Aus Anlaß des Rekurses wird der angefochtene Beschluß als nichtig aufgehoben und dem Erstgericht die neuerliche Entscheidung über den Verfahrenshilfeantrag der klagenden Partei aufgetragen. Die Rekurskosten sind weitere Kosten des Verfahrens über den Antrag auf Bewilligung der Verfahrenshilfe.

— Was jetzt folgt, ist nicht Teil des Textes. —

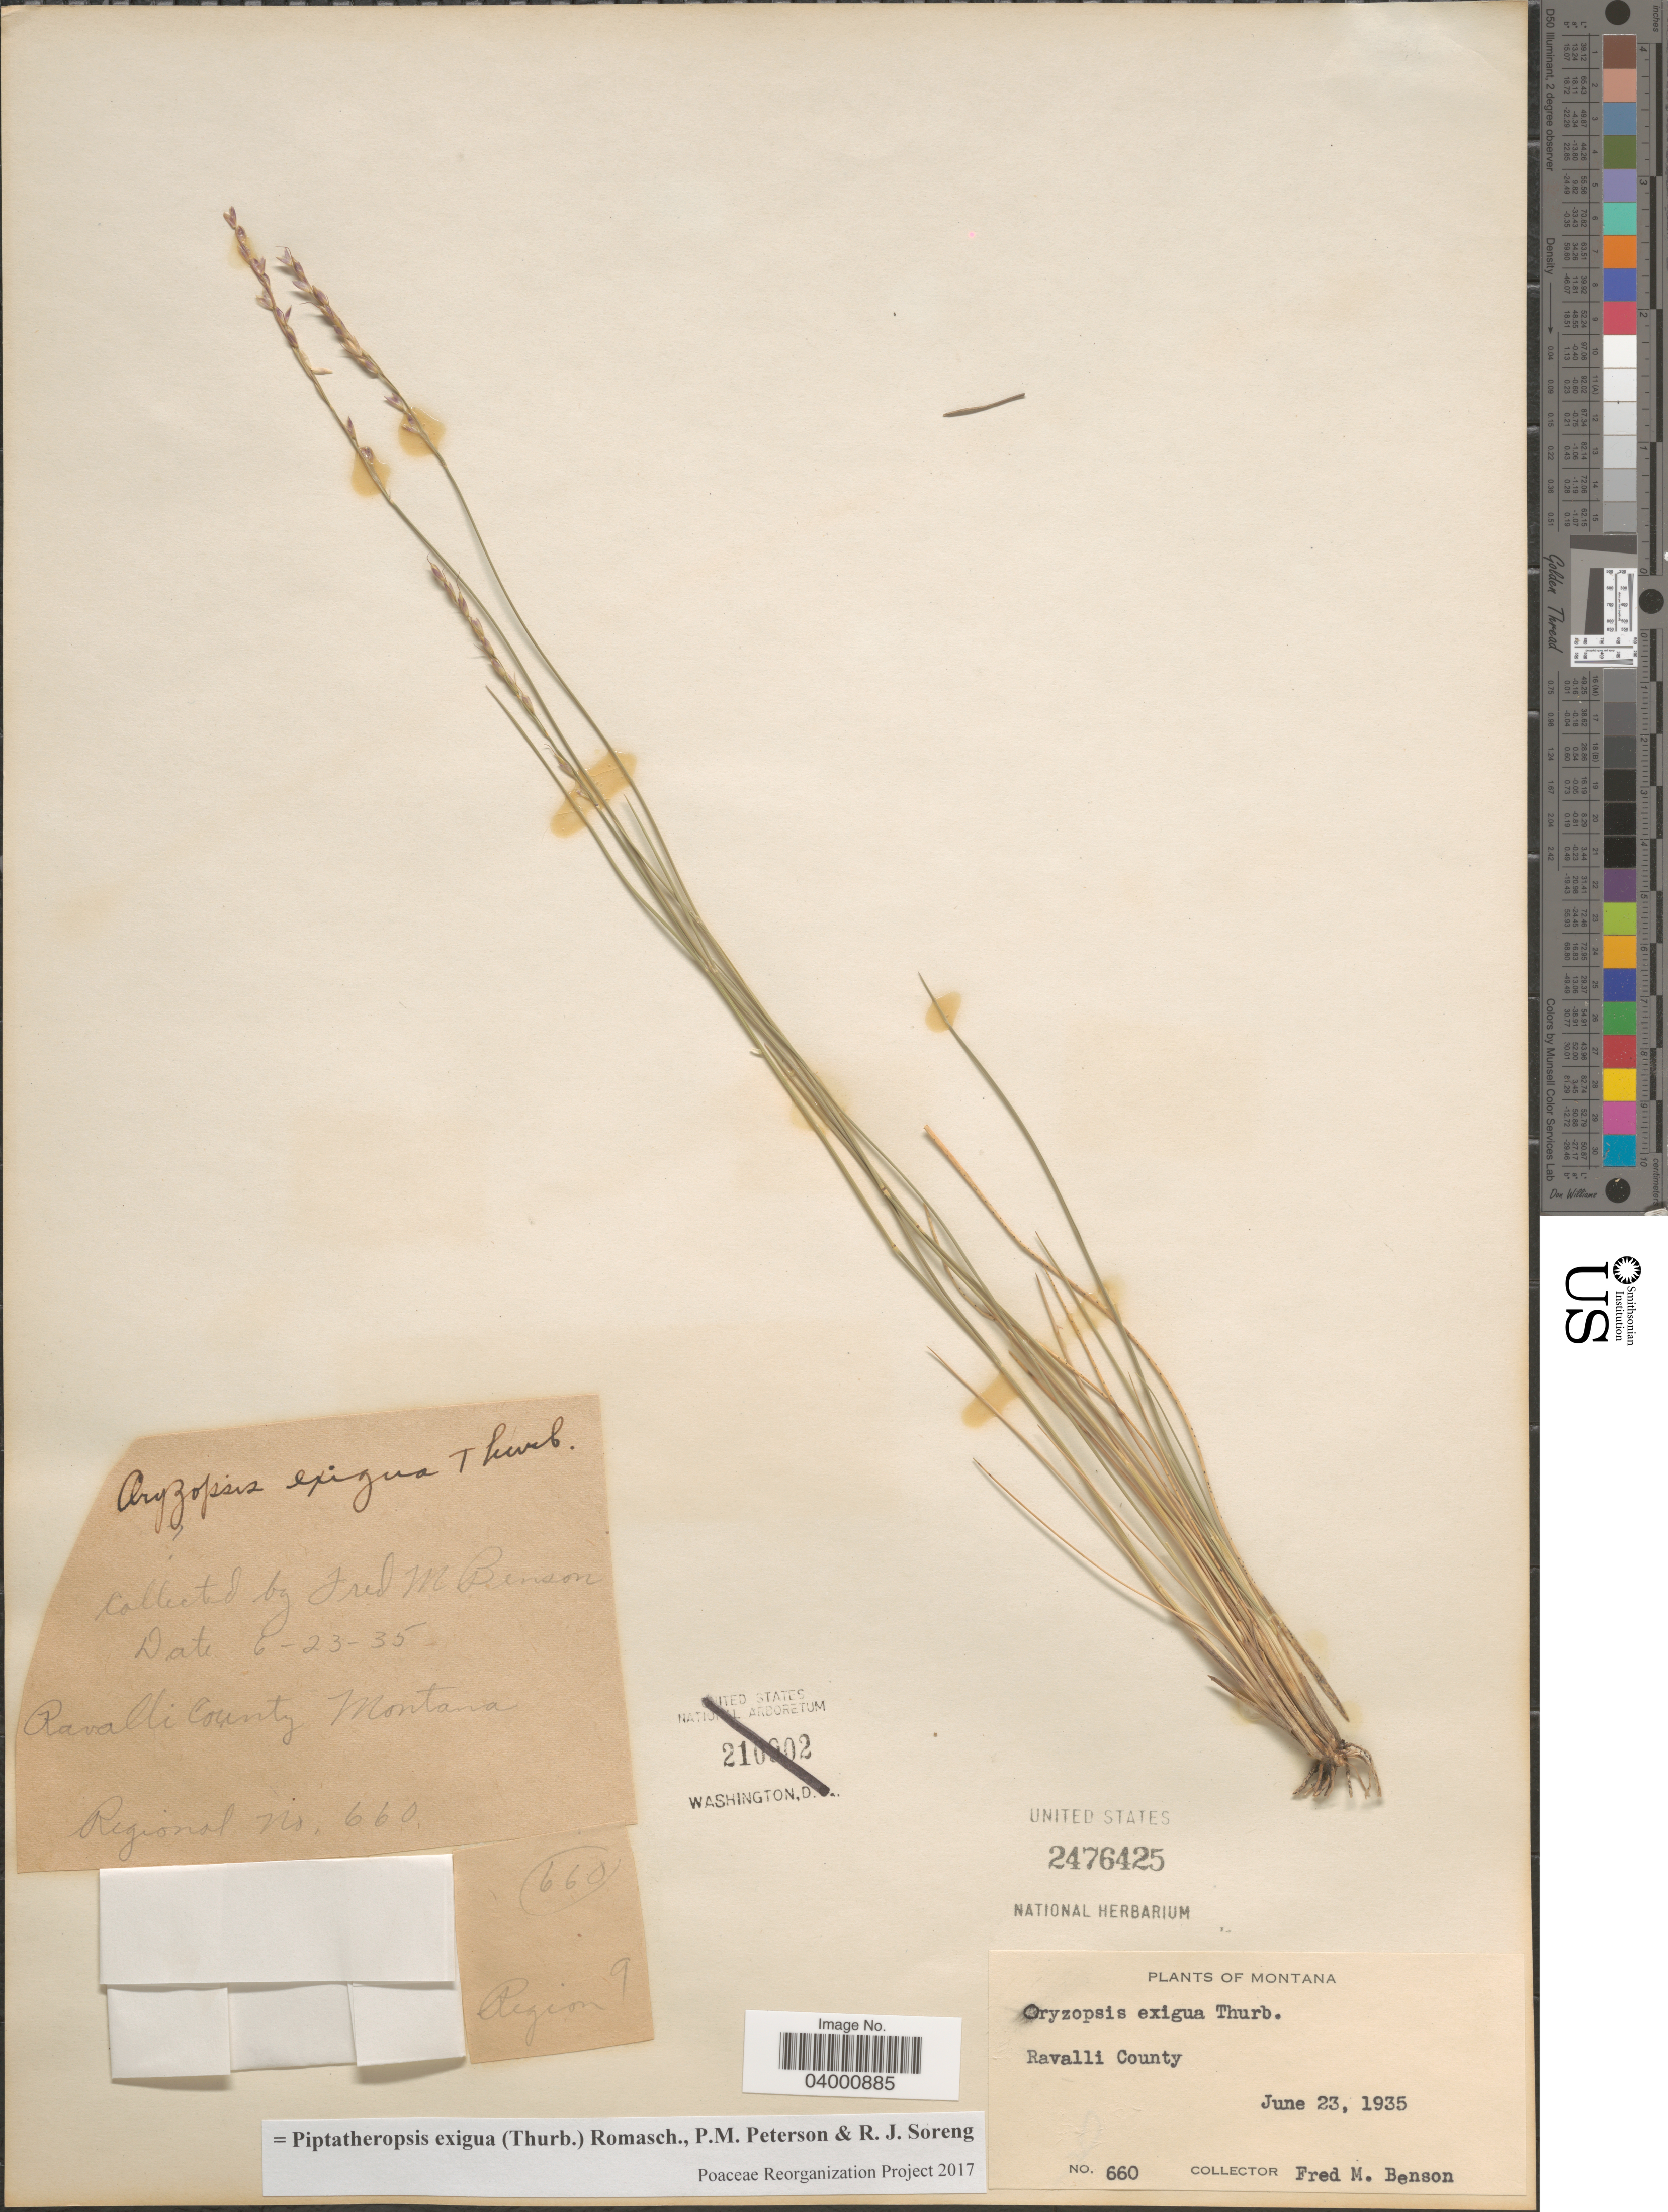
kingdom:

Der Revisionsrekurs ist jedenfalls unzulässig.

Text

Begründung:

In der auf Zahlung eines Betrages von S 1,173.623,80 s.A. als restliches Honorar für Planungsarbeiten gerichteten, am 15.12.1992 bei Gericht eingebrachten Klage beantragte der Kläger unter Hinweis auf das beigeschlossene Vermögensbekenntnis die Bewilligung der Verfahrenshilfe im Rahmen des § 64 Z 1 lit a-f ZPO.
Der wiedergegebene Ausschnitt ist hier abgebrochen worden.